For the worst case scenario, there's Andria Sainsbury. She stumbled back into the house after leaving for work one morning; her husband, watching her sink lower and lower in her seat, knew something was wrong. They went to an InstaCare, which prescribed painkillers and told her to see if it would pass.

A week of painkillers later, it hadn't. She had to have a stent put in allowing urine to bypass the stone. By the time the hospital had gotten the lithotripsy table, she'd developed an infection and had to be admitted. From start to finish, the kidney stone consumed two weeks.

Had she been in the same situation today, she likely would have left the hospital a few hours after she arrived -- no infection, no added painkillers, no hospital stay, no prolonging the pain that is, she confirmed, worse than giving birth.

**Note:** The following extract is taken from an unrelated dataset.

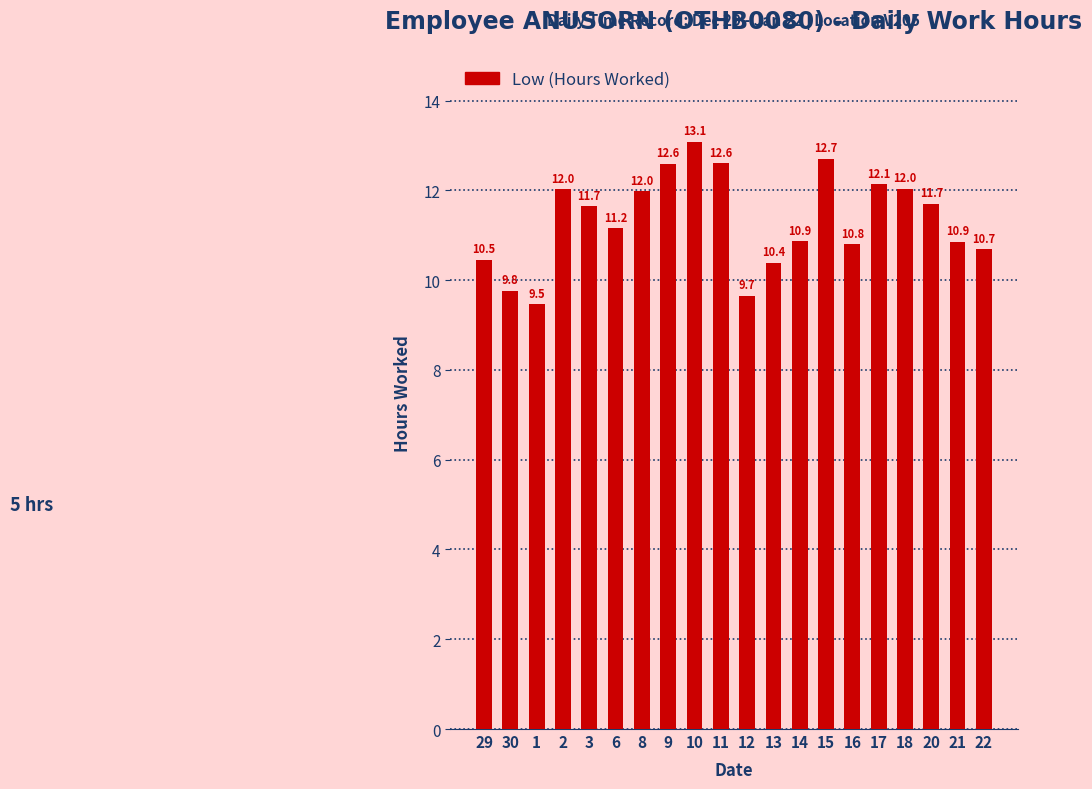

Reading left to right, extract all data points from this chart.

10.5	9.8	9.5	12.0	11.7	11.2	12.0	12.6	13.1	12.6	9.7	10.4	10.9	12.7	10.8	12.1	12.0	11.7	10.9	10.7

"I can't tell you how huge this is," she said.

Sainsbury, who has a genetic tendency toward kidney stones and has had dozens in the last seven years, is one of about 1.2 million Americans who have a kidney stone each year. However, although lithotripsy is a frequent procedure, the table has simply been too expensive for one facility to have one permanently. Yet Lee said they expect the machine to pay for itself in three years, considering they're averaging about one procedure a day. One day there were seven.

Lee also is optimistic that people from throughout northern Utah will drive a little farther and get the kidney stone blasted right away.

"We hope so," he said. "That's the plan."